[RECORDS PROVIDED]
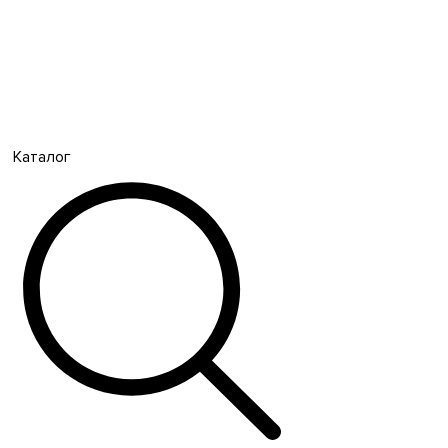
Каталог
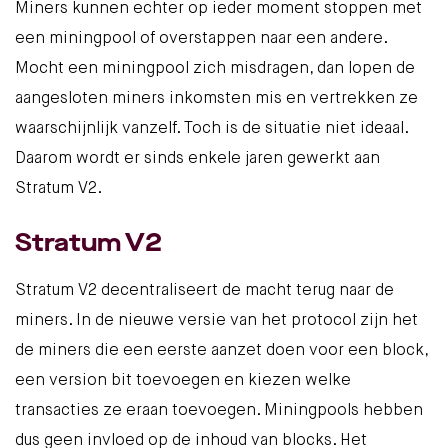
Miners kunnen echter op ieder moment stoppen met
een miningpool of overstappen naar een andere.
Mocht een miningpool zich misdragen, dan lopen de
aangesloten miners inkomsten mis en vertrekken ze
waarschijnlijk vanzelf. Toch is de situatie niet ideaal.
Daarom wordt er sinds
enkele jaren
gewerkt aan
Stratum V2.
Stratum V2
Stratum V2 decentraliseert de macht terug naar de
miners. In de nieuwe versie van het protocol zijn het
de miners die een eerste aanzet doen voor een block,
een version bit toevoegen en kiezen welke
transacties ze eraan toevoegen. Miningpools hebben
dus geen invloed op de inhoud van blocks. Het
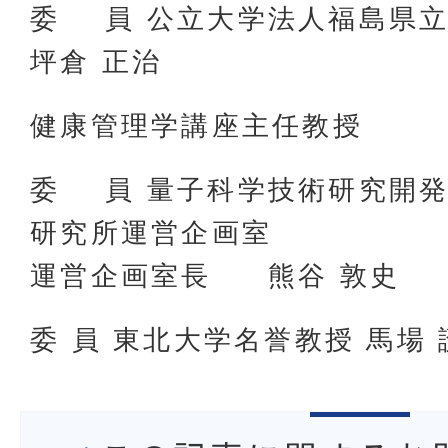
委 員 公立大学法人福島県
坪倉 正治
健康管理学講座主任教授
委 員 量子科学技術研究開
研究所運営企画室
運営企画室長 熊谷 敦史
委 員 東北大学名誉教授 馬場 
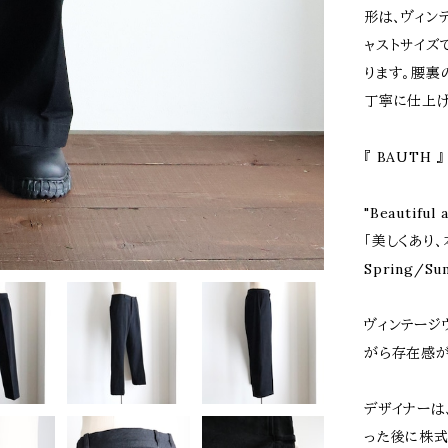
形は、ヴィン
ャストサイズ
ります。腰裏
丁寧に仕上げ
『 BAUTH 』
"Beautiful 
「美しくあり、
Spring/S
ヴィンテージ
がら存在感が
デザイナーは
った後に株式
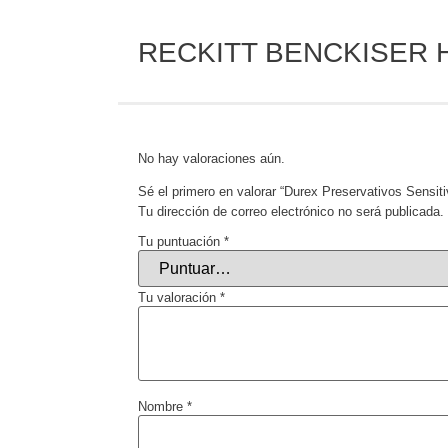
RECKITT BENCKISER
No hay valoraciones aún.
Sé el primero en valorar “Durex Preservativos Sensit
Tu dirección de correo electrónico no será publicada.
Tu puntuación
*
Tu valoración
*
Nombre
*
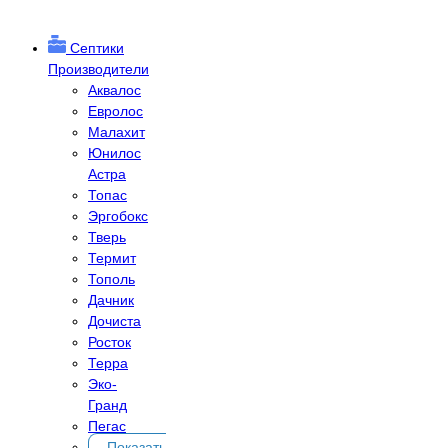
Септики
Производители
Аквалос
Евролос
Малахит
Юнилос
Астра
Топас
Эргобокс
Тверь
Термит
Тополь
Дачник
Дочиста
Росток
Терра
Эко-
Гранд
Пегас
Показать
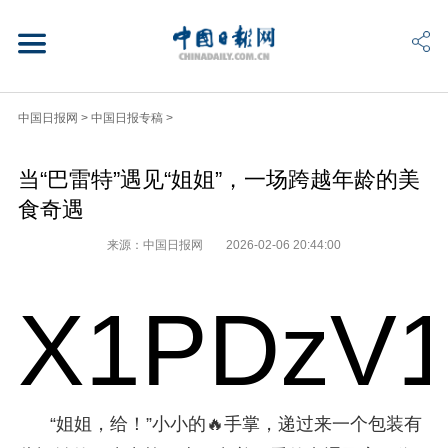
中国日报网
>
中国日报专稿
>
当“巴雷特”遇见“姐姐”，一场跨越年龄的美
食奇遇
来源：中国日报网
2026-02-06 20:44:00
X1PDzV1
“姐姐，给！”小小的🔥手掌，递过来一个包装有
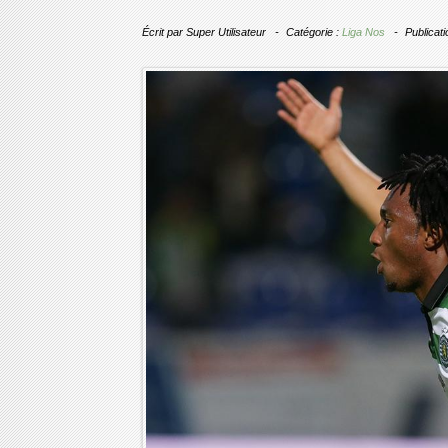
Écrit par
Super Utilisateur
Catégorie :
Liga Nos
Publicat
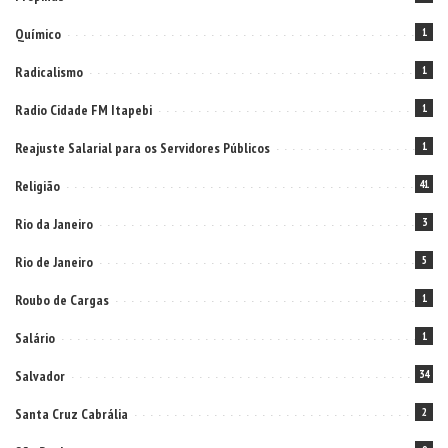
Químico
1
Radicalismo
1
Radio Cidade FM Itapebi
1
Reajuste Salarial para os Servidores Públicos
1
Religião
41
Rio da Janeiro
3
Rio de Janeiro
5
Roubo de Cargas
1
Salário
1
Salvador
34
Santa Cruz Cabrália
2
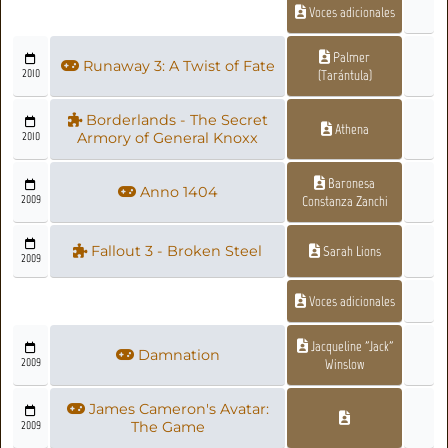
Voces adicionales
Palmer
Runaway 3: A Twist of Fate
2010
(Tarántula)
Borderlands - The Secret
Athena
2010
Armory of General Knoxx
Baronesa
Anno 1404
2009
Constanza Zanchi
Fallout 3 - Broken Steel
Sarah Lions
2009
Voces adicionales
Jacqueline "Jack"
Damnation
2009
Winslow
James Cameron's Avatar:
2009
The Game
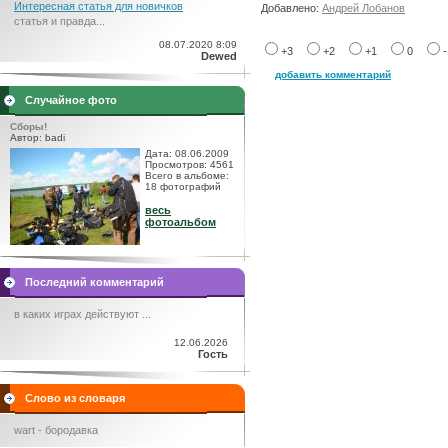
Интересная статья для новичков
Добавлено:
Андрей Лобанов
статья и правда...
08.07.2020 8:09
+3
+2
+1
0
Dewed
добавить комментарий
Случайное фото
Сборы!
Автор: badi
Дата: 08.06.2009
Просмотров: 4561
Всего в альбоме:
18 фотографий
весь
фотоальбом
Последний комментарий
в каких играх действуют ...
12.06.2026
Гость
Слово из словаря
wart - бородавка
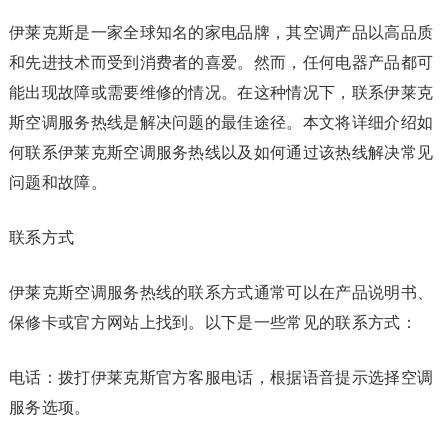
伊莱克斯是一家全球知名的家电品牌，其空调产品以高品质
和先进技术而受到消费者的喜爱。然而，任何电器产品都可
能出现故障或需要维修的情况。在这种情况下，联系伊莱克
斯空调服务热线是解决问题的最佳途径。本文将详细介绍如
何联系伊莱克斯空调服务热线以及如何通过该热线解决常见
问题和故障。
联系方式
伊莱克斯空调服务热线的联系方式通常可以在产品说明书、
保修卡或官方网站上找到。以下是一些常见的联系方式：
电话：拨打伊莱克斯官方客服电话，根据语音提示选择空调
服务选项。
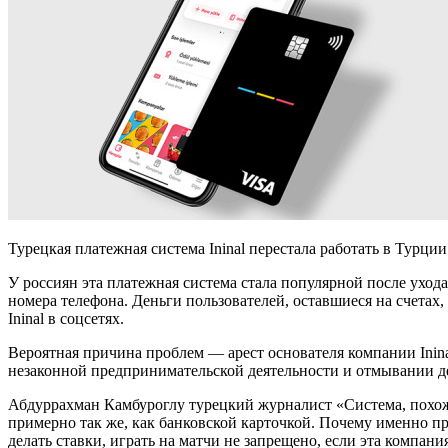
Турецкая платежная система Ininal перестала работать в Турции
У россиян эта платежная система стала популярной после ухода
номера телефона. Деньги пользователей, оставшиеся на счетах
Ininal в соцсетях.
Вероятная причина проблем — арест основателя компании Ininal
незаконной предпринимательской деятельности и отмывании д
Абдуррахман Камбуроглу турецкий журналист «Система, похожа
примерно так же, как банковской карточкой. Почему именно п
делать ставки, играть на матчи не запрещено, если эта компан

[DESCRIPTION OF THE TASK] The records above need to be printed in full and exactly, without any of the pictures.

[TASK RESULT]
Каталог
Miners kunnen echter op ieder moment stoppen met
een miningpool of overstappen naar een andere.
Mocht een miningpool zich misdragen, dan lopen de
aangesloten miners inkomsten mis en vertrekken ze
waarschijnlijk vanzelf. Toch is de situatie niet ideaal.
Daarom wordt er sinds
enkele jaren
gewerkt aan
Stratum V2.
Stratum V2
Stratum V2 decentraliseert de macht terug naar de
miners. In de nieuwe versie van het protocol zijn het
de miners die een eerste aanzet doen voor een block,
een version bit toevoegen en kiezen welke
transacties ze eraan toevoegen. Miningpools hebben
dus geen invloed op de inhoud van blocks. Het
委 員 公立大学法人福島県
坪倉 正治
健康管理学講座主任教授
委 員 量子科学技術研究開
研究所運営企画室
運営企画室長 熊谷 敦史
委 員 東北大学名誉教授 馬場 
形は、ヴィン
ャストサイズ
ります。腰裏
丁寧に仕上げ
『 BAUTH 』
"Beautiful 
「美しくあり、
Spring/S
ヴィンテージ
がら存在感が
デザイナーは
った後に株式
RECKITT BENCKISER
No hay valoraciones aún.
Sé el primero en valorar “Durex Preservativos Sensit
Tu dirección de correo electrónico no será publicada.
Tu puntuación
*
Tu valoración
*
Nombre
*
Септики
Производители
Аквалос
Евролос
Малахит
Юнилос
Астра
Топас
Эргобокс
Тверь
Термит
Тополь
Дачник
Дочиста
Росток
Терра
Эко-
Гранд
Пегас
Показать
中国日报网
>
中国日报专稿
>
当“巴雷特”遇见“姐姐”，一场跨越年龄的美
食奇遇
来源：中国日报网
2026-02-06 20:44:00
X1PDzV1
“姐姐，给！”小小的🔥手掌，递过来一个包装有
Écrit par
Super Utilisateur
Catégorie :
Liga Nos
Publicat
Químico
1
Radicalismo
1
Radio Cidade FM Itapebi
1
Reajuste Salarial para os Servidores Públicos
1
Religião
41
Rio da Janeiro
3
Rio de Janeiro
5
Roubo de Cargas
1
Salário
1
Salvador
34
Santa Cruz Cabrália
2
Voces adicionales
Palmer
Runaway 3: A Twist of Fate
2010
(Tarántula)
Borderlands - The Secret
Athena
2010
Armory of General Knoxx
Baronesa
Anno 1404
2009
Constanza Zanchi
Fallout 3 - Broken Steel
Sarah Lions
2009
Voces adicionales
Jacqueline "Jack"
Damnation
2009
Winslow
James Cameron's Avatar:
2009
The Game
Интересная статья для новичков
Добавлено:
Андрей Лобанов
статья и правда...
08.07.2020 8:09
+3
+2
+1
0
Dewed
добавить комментарий
Случайное фото
Сборы!
Автор: badi
Дата: 08.06.2009
Просмотров: 4561
Всего в альбоме:
18 фотографий
весь
фотоальбом
Последний комментарий
в каких играх действуют ...
12.06.2026
Гость
Слово из словаря
wart - бородавка
伊莱克斯是一家全球知名的家电品牌，其空调产品以高品质
和先进技术而受到消费者的喜爱。然而，任何电器产品都可
能出现故障或需要维修的情况。在这种情况下，联系伊莱克
斯空调服务热线是解决问题的最佳途径。本文将详细介绍如
何联系伊莱克斯空调服务热线以及如何通过该热线解决常见
问题和故障。
联系方式
伊莱克斯空调服务热线的联系方式通常可以在产品说明书、
保修卡或官方网站上找到。以下是一些常见的联系方式：
电话：拨打伊莱克斯官方客服电话，根据语音提示选择空调
服务选项。
Турецкая платежная система Ininal перестала работать в Турции
У россиян эта платежная система стала популярной после ухода
номера телефона. Деньги пользователей, оставшиеся на счетах
Ininal в соцсетях.
Вероятная причина проблем — арест основателя компании Ininal
незаконной предпринимательской деятельности и отмывании д
Абдуррахман Камбуроглу турецкий журналист «Система, похожа
примерно так же, как банковской карточкой. Почему именно п
делать ставки, играть на матчи не запрещено, если эта компан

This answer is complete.